**Exercise**
Write out the text lines of all the rows below without any change, and leave the pictures out of your answer.
***** Material for this task
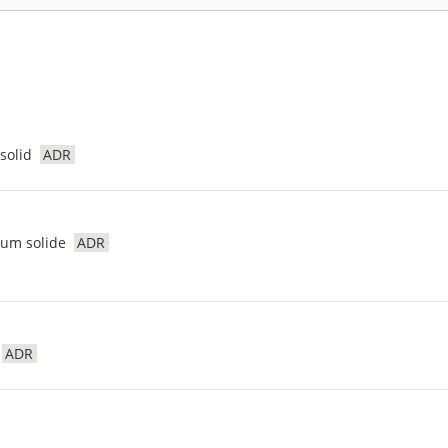
solid
ADR
ium solide
ADR
ADR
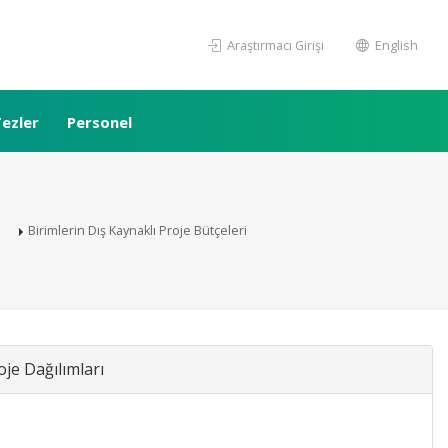
Araştırmacı Girişi
English
ezler
Personel
Birimlerin Dış Kaynaklı Proje Bütçeleri
je Dağılımları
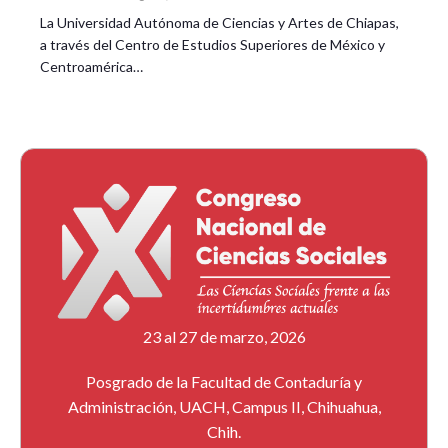
La Universidad Autónoma de Ciencias y Artes de Chiapas,
a través del Centro de Estudios Superiores de México y
Centroamérica…
23 al 27 de marzo, 2026
Posgrado de la Facultad de Contaduría y
Administración, UACH, Campus II, Chihuahua,
Chih.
**********
**Result for this exercise**
solid
ADR
ium solide
ADR
ADR
Araştırmacı Girişi
English
ezler
Personel
Birimlerin Dış Kaynaklı Proje Bütçeleri
je Dağılımları
La Universidad Autónoma de Ciencias y Artes de Chiapas,
a través del Centro de Estudios Superiores de México y
Centroamérica…
23 al 27 de marzo, 2026
Posgrado de la Facultad de Contaduría y
Administración, UACH, Campus II, Chihuahua,
Chih.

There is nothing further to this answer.